» TASK REQUIREMENTS:
If a line contains the word "Datasheet", include it in the count; state how many such lines the listing has and nothing else.
☆ ☆ ☆ ☆ ☆ ☆ ☆
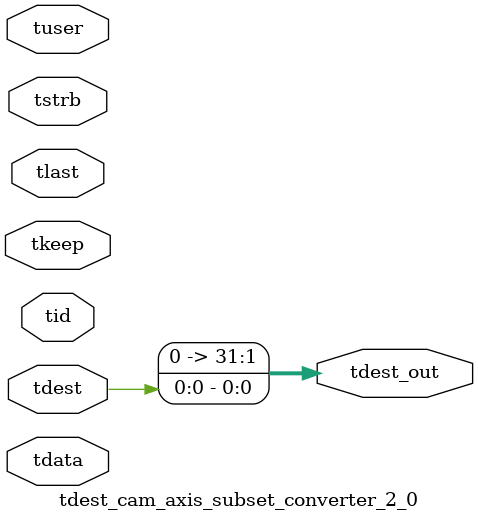
<source format=v>


`timescale 1ps/1ps

module tdest_cam_axis_subset_converter_2_0 #
(
parameter C_S_AXIS_TDATA_WIDTH = 32,
parameter C_S_AXIS_TUSER_WIDTH = 0,
parameter C_S_AXIS_TID_WIDTH   = 0,
parameter C_S_AXIS_TDEST_WIDTH = 0,
parameter C_M_AXIS_TDEST_WIDTH = 32
)
(
input  [(C_S_AXIS_TDATA_WIDTH == 0 ? 1 : C_S_AXIS_TDATA_WIDTH)-1:0     ] tdata,
input  [(C_S_AXIS_TUSER_WIDTH == 0 ? 1 : C_S_AXIS_TUSER_WIDTH)-1:0     ] tuser,
input  [(C_S_AXIS_TID_WIDTH   == 0 ? 1 : C_S_AXIS_TID_WIDTH)-1:0       ] tid,
input  [(C_S_AXIS_TDEST_WIDTH == 0 ? 1 : C_S_AXIS_TDEST_WIDTH)-1:0     ] tdest,
input  [(C_S_AXIS_TDATA_WIDTH/8)-1:0 ] tkeep,
input  [(C_S_AXIS_TDATA_WIDTH/8)-1:0 ] tstrb,
input                                                                    tlast,
output [C_M_AXIS_TDEST_WIDTH-1:0] tdest_out
);

assign tdest_out = {tdest[0:0]};

endmodule


</source>
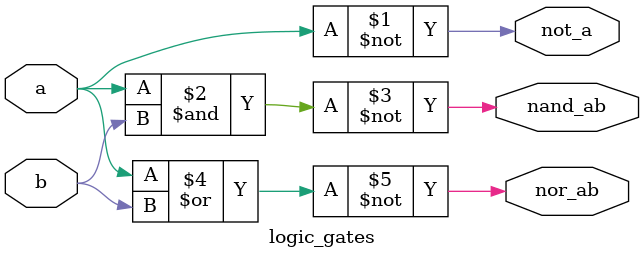
<source format=v>
`timescale 1ns / 1ps


module logic_gates (
    input wire a,
    input wire b,
    output wire not_a,
    output wire nand_ab,
    output wire nor_ab
);

// Gate logic
assign not_a   = ~a;
assign nand_ab = ~(a & b);
assign nor_ab  = ~(a | b);

endmodule

</source>
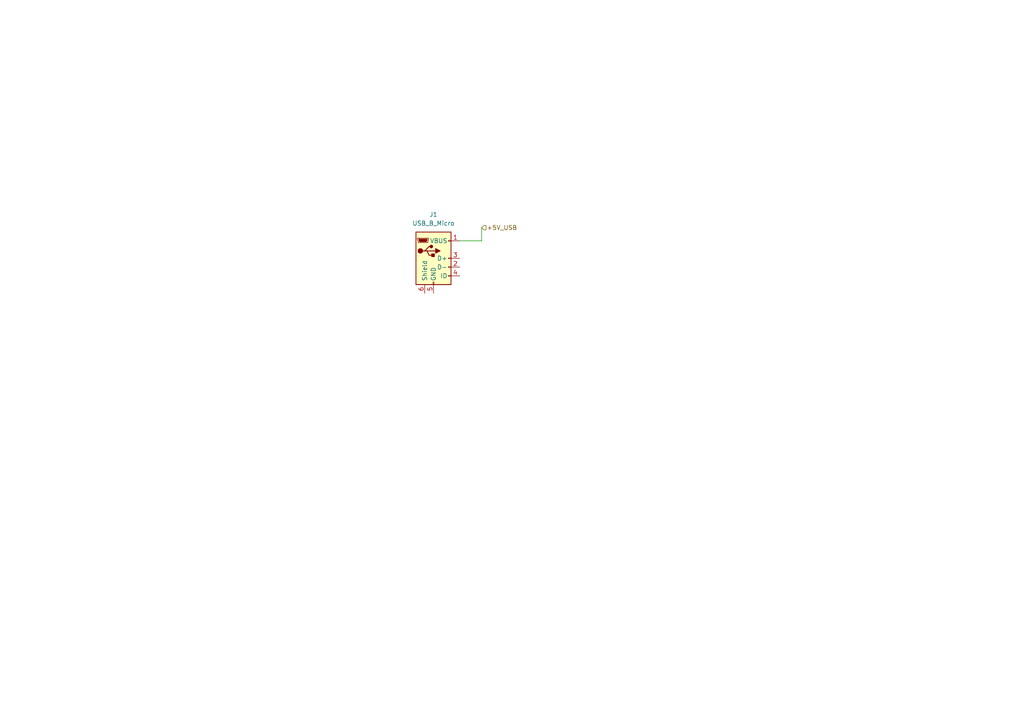
<source format=kicad_sch>
(kicad_sch
	(version 20231120)
	(generator "eeschema")
	(generator_version "8.0")
	(uuid "0081403e-1cf6-452b-b6fe-834450328748")
	(paper "A4")
	
	(wire
		(pts
			(xy 139.7 66.04) (xy 139.7 69.85)
		)
		(stroke
			(width 0)
			(type default)
		)
		(uuid "b1cc9de2-e378-4904-9159-25789efdbf5d")
	)
	(wire
		(pts
			(xy 133.35 69.85) (xy 139.7 69.85)
		)
		(stroke
			(width 0)
			(type default)
		)
		(uuid "fb901584-be54-4d78-a1f4-5e80784720bd")
	)
	(hierarchical_label "+5V_USB"
		(shape input)
		(at 139.7 66.04 0)
		(fields_autoplaced yes)
		(effects
			(font
				(size 1.27 1.27)
			)
			(justify left)
		)
		(uuid "5cb3d6d1-ac89-4a7e-8fc8-dd7afc9219b3")
	)
	(symbol
		(lib_id "Connector:USB_B_Micro")
		(at 125.73 74.93 0)
		(unit 1)
		(exclude_from_sim no)
		(in_bom yes)
		(on_board yes)
		(dnp no)
		(fields_autoplaced yes)
		(uuid "deed38b0-46e3-47aa-83d5-2f781e3378d3")
		(property "Reference" "J1"
			(at 125.73 62.23 0)
			(effects
				(font
					(size 1.27 1.27)
				)
			)
		)
		(property "Value" "USB_B_Micro"
			(at 125.73 64.77 0)
			(effects
				(font
					(size 1.27 1.27)
				)
			)
		)
		(property "Footprint" ""
			(at 129.54 76.2 0)
			(effects
				(font
					(size 1.27 1.27)
				)
				(hide yes)
			)
		)
		(property "Datasheet" "~"
			(at 129.54 76.2 0)
			(effects
				(font
					(size 1.27 1.27)
				)
				(hide yes)
			)
		)
		(property "Description" "USB Micro Type B connector"
			(at 125.73 74.93 0)
			(effects
				(font
					(size 1.27 1.27)
				)
				(hide yes)
			)
		)
		(pin "4"
			(uuid "6a9e76a8-5166-44d9-8108-d555bfd9047f")
		)
		(pin "6"
			(uuid "175ef7a5-a5b5-4e90-9364-b36e52a8fe65")
		)
		(pin "2"
			(uuid "1a508d27-ad69-476f-acce-734a36e65d20")
		)
		(pin "1"
			(uuid "bcc386d3-4bdd-4bbe-ba56-6b3951ffa20d")
		)
		(pin "3"
			(uuid "71e3f00a-0932-4718-95af-abbbfed2894b")
		)
		(pin "5"
			(uuid "f53fe9ff-fb7f-4ebf-afd9-e7c0d0cd555b")
		)
		(instances
			(project ""
				(path "/6c37e641-6488-4ca1-9b36-326ba4e05a40/175b039e-a72e-4ccd-9a19-5be520be973a"
					(reference "J1")
					(unit 1)
				)
			)
		)
	)
)

</source>
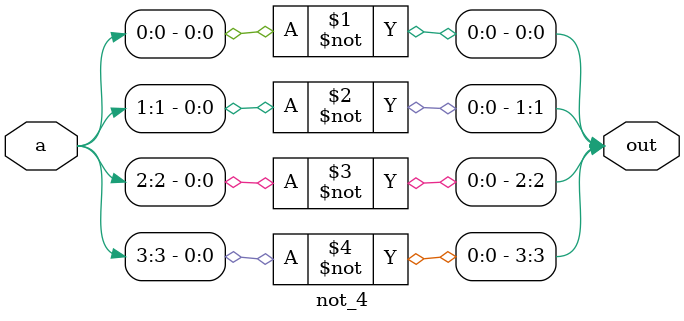
<source format=v>
`timescale 1ns / 1ps


module not_4(out ,a );
input [3:0] a;
output [3:0] out;
wire [3:0] out;
not b1(out[0] , a[0]);
not b2(out[1] , a[1]);
not b3(out[2] , a[2]);
not b4(out[3] , a[3]);
endmodule

</source>
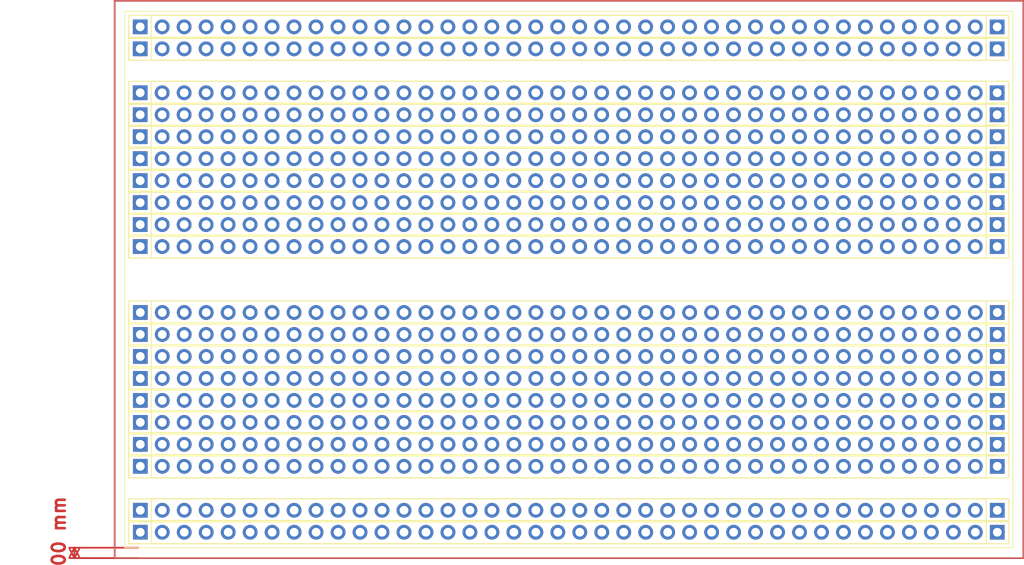
<source format=kicad_pcb>
(kicad_pcb
	(version 20240108)
	(generator "pcbnew")
	(generator_version "8.0")
	(general
		(thickness 1.6)
		(legacy_teardrops no)
	)
	(paper "A4")
	(layers
		(0 "F.Cu" signal)
		(31 "B.Cu" signal)
		(32 "B.Adhes" user "B.Adhesive")
		(33 "F.Adhes" user "F.Adhesive")
		(34 "B.Paste" user)
		(35 "F.Paste" user)
		(36 "B.SilkS" user "B.Silkscreen")
		(37 "F.SilkS" user "F.Silkscreen")
		(38 "B.Mask" user)
		(39 "F.Mask" user)
		(40 "Dwgs.User" user "User.Drawings")
		(41 "Cmts.User" user "User.Comments")
		(42 "Eco1.User" user "User.Eco1")
		(43 "Eco2.User" user "User.Eco2")
		(44 "Edge.Cuts" user)
		(45 "Margin" user)
		(46 "B.CrtYd" user "B.Courtyard")
		(47 "F.CrtYd" user "F.Courtyard")
		(48 "B.Fab" user)
		(49 "F.Fab" user)
		(50 "User.1" user)
		(51 "User.2" user)
		(52 "User.3" user)
		(53 "User.4" user)
		(54 "User.5" user)
		(55 "User.6" user)
		(56 "User.7" user)
		(57 "User.8" user)
		(58 "User.9" user)
	)
	(setup
		(pad_to_mask_clearance 0)
		(allow_soldermask_bridges_in_footprints no)
		(pcbplotparams
			(layerselection 0x00010fc_ffffffff)
			(plot_on_all_layers_selection 0x0000000_00000000)
			(disableapertmacros no)
			(usegerberextensions no)
			(usegerberattributes yes)
			(usegerberadvancedattributes yes)
			(creategerberjobfile yes)
			(dashed_line_dash_ratio 12.000000)
			(dashed_line_gap_ratio 3.000000)
			(svgprecision 4)
			(plotframeref no)
			(viasonmask no)
			(mode 1)
			(useauxorigin no)
			(hpglpennumber 1)
			(hpglpenspeed 20)
			(hpglpendiameter 15.000000)
			(pdf_front_fp_property_popups yes)
			(pdf_back_fp_property_popups yes)
			(dxfpolygonmode yes)
			(dxfimperialunits yes)
			(dxfusepcbnewfont yes)
			(psnegative no)
			(psa4output no)
			(plotreference yes)
			(plotvalue yes)
			(plotfptext yes)
			(plotinvisibletext no)
			(sketchpadsonfab no)
			(subtractmaskfromsilk no)
			(outputformat 1)
			(mirror no)
			(drillshape 0)
			(scaleselection 1)
			(outputdirectory "gerber/")
		)
	)
	(net 0 "")
	(footprint "Connector_PinHeader_2.54mm:PinHeader_1x40_P2.54mm_Vertical" (layer "F.Cu") (at 147.465 92.625 -90))
	(footprint "Connector_PinHeader_2.54mm:PinHeader_1x40_P2.54mm_Vertical" (layer "F.Cu") (at 147.465 87.545 -90))
	(footprint "Connector_PinHeader_2.54mm:PinHeader_1x40_P2.54mm_Vertical" (layer "F.Cu") (at 147.455 64.685 -90))
	(footprint "Connector_PinHeader_2.54mm:PinHeader_1x40_P2.54mm_Vertical" (layer "F.Cu") (at 147.465 100.245 -90))
	(footprint "Connector_PinHeader_2.54mm:PinHeader_1x40_P2.54mm_Vertical" (layer "F.Cu") (at 48.4 57.06 90))
	(footprint "Connector_PinHeader_2.54mm:PinHeader_1x40_P2.54mm_Vertical" (layer "F.Cu") (at 48.41 92.62 90))
	(footprint "Connector_PinHeader_2.54mm:PinHeader_1x40_P2.54mm_Vertical" (layer "F.Cu") (at 48.41 85 90))
	(footprint "Connector_PinHeader_2.54mm:PinHeader_1x40_P2.54mm_Vertical" (layer "F.Cu") (at 48.41 87.54 90))
	(footprint "Connector_PinHeader_2.54mm:PinHeader_1x40_P2.54mm_Vertical" (layer "F.Cu") (at 48.4 62.14 90))
	(footprint "Connector_PinHeader_2.54mm:PinHeader_1x40_P2.54mm_Vertical" (layer "F.Cu") (at 48.41 95.16 90))
	(footprint "Connector_PinHeader_2.54mm:PinHeader_1x40_P2.54mm_Vertical" (layer "F.Cu") (at 147.455 57.065 -90))
	(footprint "Connector_PinHeader_2.54mm:PinHeader_1x40_P2.54mm_Vertical" (layer "F.Cu") (at 147.455 74.845 -90))
	(footprint "Connector_PinHeader_2.54mm:PinHeader_1x40_P2.54mm_Vertical" (layer "F.Cu") (at 48.4 51.98 90))
	(footprint "Connector_PinHeader_2.54mm:PinHeader_1x40_P2.54mm_Vertical" (layer "F.Cu") (at 147.465 107.865 -90))
	(footprint "Connector_PinHeader_2.54mm:PinHeader_1x40_P2.54mm_Vertical" (layer "F.Cu") (at 48.4 64.68 90))
	(footprint "Connector_PinHeader_2.54mm:PinHeader_1x40_P2.54mm_Vertical" (layer "F.Cu") (at 147.465 90.085 -90))
	(footprint "Connector_PinHeader_2.54mm:PinHeader_1x40_P2.54mm_Vertical"
		(layer "F.Cu")
		(uuid "5b2a2066-7eb2-42e3-87e6-ca0de403b7bc")
		(at 147.455 69.765 -90)
		(descr "Through hole straight pin header, 1x40, 2.54mm pitch, single row")
		(tags "Through hole pin header THT 1x40 2.54mm single row")
		(property "Reference" "REF**"
			(at 0.36 -4.81 90)
			(layer "F.SilkS")
			(hide yes)
			(uuid "52b40075-0bbd-4137-a37a-a329846a046b")
			(effects
				(font
					(size 1 1)
					(thickness 0.15)
				)
			)
		)
		(property "Value" "PinHeader_1x40_P2.54mm_Vertical"
			(at 0 101.39 90)
			(layer "F.Fab")
			(hide yes)
			(uuid "cc86b2c4-ce4c-45d2-9138-44feb77220ce")
			(effects
				(font
					(size 1 1)
					(thickness 0.15)
				)
			)
		)
		(property "Footprint" ""
			(at 0 0 -90)
			(unlocked yes)
			(layer "F.Fab")
			(hide yes)
			(uuid "fe206361-450b-49e2-bd42-35038129487b")
			(effects
				(font
					(size 1.27 1.27)
				)
			)
		)
		(property "Datasheet" ""
			(at 0 0 -90)
			(unlocked yes)
			(layer "F.Fab")
			(hide yes)
			(uuid "a60055c6-3fd4-44fc-8a2f-19a892791f8f")
			(effects
				(font
					(size 1.27 1.27)
				)
			)
		)
		(property "Description" ""
			(at 0 0 -90)
			(unlocked yes)
			(layer "F.Fab")
			(hide yes)
			(uuid "1a7e62c0-0fd8-4ecb-93bc-c8e4afe082e9")
			(effects
				(font
					(size 1.27 1.27)
				)
			)
		)
		(attr through_hole)
		(fp_line
			(start -1.33 100.39)
			(end 1.33 100.39)
			(stroke
				(width 0.12)
				(type solid)
			)
			(layer "F.SilkS")
			(uuid "a7a71fa7-58a7-483c-bcd8-f0086bf56668")
		)
		(fp_line
			(start -1.33 1.27)
			(end -1.33 100.39)
			(stroke
				(width 0.12)
				(type solid)
			)
			(layer "F.SilkS")
			(uuid "2ab90ed2-0003-4ad5-a12a-4b76ee076f30")
		)
		(fp_line
			(start -1.33 1.27)
			(end 1.33 1.27)
			(stroke
				(width 0.12)
				(type solid)
			)
			(layer "F.SilkS")
			(uuid "db0d337f-272f-482c-8906-e8990c482cc6")
		)
		(fp_line
			(start 1.33 1.27)
			(end 1.33 100.39)
			(stroke
				(width 0.12)
				(type solid)
			)
			(layer "F.SilkS")
			(uuid "72e3b96e-5991-491c-ac2f-5570cb2ce3e8")
		)
		(fp_line
			(start -1.33 0)
			(end -1.33 -1.33)
			(stroke
				(width 0.12)
				(type solid)
			)
			(layer "F.SilkS")
			(uuid "c7eaf61d-8a00-4c2b-9403-14378579e7a8")
		)
		(fp_line
			(start -1.33 -1.33)
			(end 0 -1.33)
			(stroke
				(width 0.12)
				(type solid)
			)
			(layer "F.SilkS")
			(uuid "b03bda0c-7112-42fd-986b-817c07116f03")
		)
		(fp_line
			(start -1.8 100.85)
			(end 1.8 100.85)
			(stroke
				(width 0.05)
				(type solid)
			)
			(layer "F.CrtYd")
			(uuid "ba3d885c-ca93-4915-9d18-9eb729726353")
		)
		(fp_line
			(start 1.8 100.85)
			(end 1.8 -1.8)
			(stroke
				(width 0.05)
				(type solid)
			)
			(layer "F.CrtYd")
			(uuid "33f15f44-24e5-4a28-a657-64f2e1642a01")
		)
		(fp_line
			(start -1.8 -1.8)
			(end -1.8 100.85)
			(stroke
				(width 0.05)
				(type solid)
			)
			(layer "F.CrtYd")
			(uuid "ed0a0e31-740a-4bd1-ac40-fa1a1884f161")
		)
		(fp_line
			(start 1.8 -1.8)
			(end -1.8 -1.8)
			(stroke
				(width 0.05)
				(type solid)
			)
			(layer "F.CrtYd")
			(uuid "ca68e5ba-406a-4f27-a0d1-55e6f838d79f")
		)
		(fp_line
			(start -1.27 100.33)
			(end -1.27 -0.635)
			(stroke
				(width 0.1)
				(type solid)
			)
			(layer "F.Fab")
			(uuid "1c56d737-47dc-45f2-801a-737355474470")
		)
		(fp_line
			(start 1.27 100.33)
			(end -1.27 100.33)
			(stroke
				(width 0.1)
				(type solid)
			)
			(layer "F.Fab")
			(uuid "3127277d-0de9-4eee-aeb0-76982ec99b78")
		)
		(fp_line
			(start -1.27 -0.635)
			(end -0.635 -1.27)
			(stroke
				(width 0.1)
				(type solid)
			)
			(layer "F.Fab")
			(uuid "797df408-7ac9-4238-9340-a60b461c3942")
		)
		(fp_line
			(start -0.635 -1.27)
			(end 1.27 -1.27)
			(stroke
				(width 0.1)
				(type solid)
			)
			(layer "F.Fab")
			(uuid "94936346-55ad-4e24-a52b-de3a2a67f5c0")
		)
		(fp_line
			(start 1.27 -1.27)
			(end 1.27 100.33)
			(stroke
				(width 0.1)
				(type solid)
			)
			(layer "F.Fab")
			(uuid "aabbec40-5a9f-4e5c-b7fc-ad71f84df3c5")
		)
		(fp_text user "${REFERENCE}"
			(at 0 49.53 180)
			(layer "F.Fab")
			(uuid "3bdaac88-1d60-4946-8664-12ff588141fc")
			(effects
				(font
					(size 1 1)
					(thickness 0.15)
				)
			)
		)
		(pad "1" thru_hole rect
			(at 0 0 270)
			(size 1.7 1.7)
			(drill 1)
			(layers "*.Cu" "*.Mask")
			(remove_unused_layers no)
			(uuid "fdfd8b8e-3411-4782-b1c0-fa0f964eb0fb")
		)
		(pad "2" thru_hole oval
			(at 0 2.54 270)
			(size 1.7 1.7)
			(drill 1)
			(layers "*.Cu" "*.Mask")
			(remove_unused_layers no)
			(uuid "3c0337a4-427c-40ce-8a97-00eb2fdf6324")
		)
		(pad "3" thru_hole oval
			(at 0 5.08 270)
			(size 1.7 1.7)
			(drill 1)
			(layers "*.Cu" "*.Mask")
			(remove_unused_layers no)
			(uuid "4d7d3ef0-019a-4762-bd2d-264a18910e8e")
		)
		(pad "4" thru_hole oval
			(at 0 7.62 270)
			(size 1.7 1.7)
			(drill 1)
			(layers "*.Cu" "*.Mask")
			(remove_unused_layers no)
			(uuid "12a6d281-956c-4300-8476-f0b0102f4249")
		)
		(pad "5" thru_hole oval
			(at 0 10.16 270)
			(size 1.7 1.7)
			(drill 1)
			(layers "*.Cu" "*.Mask")
			(remove_unused_layers no)
			(uuid "c45a0ee7-c060-4dfd-a791-5c51eec89a5c")
		)
		(pad "6" thru_hole oval
			(at 0 12.7 270)
			(size 1.7 1.7)
			(drill 1)
			(layers "*.Cu" "*.Mask")
			(remove_unused_layers no)
			(uuid "bd116d10-06fd-4075-8d24-dd5b913a77d0")
		)
		(pad "7" thru_hole oval
			(at 0 15.24 270)
			(size 1.7 1.7)
			(drill 1)
			(layers "*.Cu" "*.Mask")
			(remove_unused_layers no)
			(uuid "1e2a3484-210a-4f6e-a8ce-b3d45d88d557")
		)
		(pad "8" thru_hole oval
			(at 0 17.78 270)
			(size 1.7 1.7)
			(drill 1)
			(layers "*.Cu" "*.Mask")
			(remove_unused_layers no)
			(uuid "3c63b29a-1b0d-48e4-a791-7bca391d024d")
		)
		(pad "9" thru_hole oval
			(at 0 20.32 270)
			(size 1.7 1.7)
			(drill 1)
			(layers "*.Cu" "*.Mask")
			(remove_unused_layers no)
			(uuid "15000131-ea74-4af6-b6c0-30b20e408593")
		)
		(pad "10" thru_hole oval
			(at 0 22.86 270)
			(size 1.7 1.7)
			(drill 1)
			(layers "*.Cu" "*.Mask")
			(remove_unused_layers no)
			(uuid "5e2dcaf1-0ebb-4461-ac47-646b6c9b0a49")
		)
		(pad "11" thru_hole oval
			(at 0 25.4 270)
			(size 1.7 1.7)
			(drill 1)
			(layers "*.Cu" "*.Mask")
			(remove_unused_layers no)
			(uuid "f45f6671-f723-48b4-bd34-f210d3d9c498")
		)
		(pad "12" thru_hole oval
			(at 0 27.94 270)
			(size 1.7 1.7)
			(drill 1)
			(layers "*.Cu" "*.Mask")
			(remove_unused_layers no)
			(uuid "42850f62-c6ab-43d4-8948-ddbdba1ea30a")
		)
		(pad "13" thru_hole oval
			(at 0 30.48 270)
			(size 1.7 1.7)
			(drill 1)
			(layers "*.Cu" "*.Mask")
			(remove_unused_layers no)
			(uuid "55f2dbd6-85a3-4962-8443-5e23d62e3e75")
		)
		(pad "14" thru_hole oval
			(at 0 33.02 270)
			(size 1.7 1.7)
			(drill 1)
			(layers "*.Cu" "*.Mask")
			(remove_unused_layers no)
			(uuid "6d7e7aa7-0f48-4985-a9a3-575087999f3e")
		)
		(pad "15" thru_hole oval
			(at 0 35.56 270)
			(size 1.7 1.7)
			(drill 1)
			(layers "*.Cu" "*.Mask")
			(remove_unused_layers no)
			(uuid "0087ed60-e9c0-4d94-b337-a9eb2f4db935")
		)
		(pad "16" thru_hole oval
			(at 0 38.1 270)
			(size 1.7 1.7)
			(drill 1)
			(layers "*.Cu" "*.Mask")
			(remove_unused_layers no)
			(uuid "047ac941-7665-4aca-a04e-b0b1769f84bd")
		)
		(pad "17" thru_hole oval
			(at 0 40.64 270)
			(size 1.7 1.7)
			(drill 1)
			(layers "*.Cu" "*.Mask")
			(remove_unused_layers no)
			(uuid "f1051832-98a0-489a-b41a-0e16217cf77d")
		)
		(pad "18" thru_hole oval
			(at 0 43.18 270)
			(size 1.7 1.7)
			(drill 1)
			(layers "*.Cu" "*.Mask")
			(remove_unused_layers no)
			(uuid "0fb6e93c-7e7c-4c20-bd7d-4aa64f1892be")
		)
		(pad "19" thru_hole oval
		
... [281471 chars truncated]
</source>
☆ ☆ ☆ ☆ ☆ ☆ ☆
» RESPONSE:
2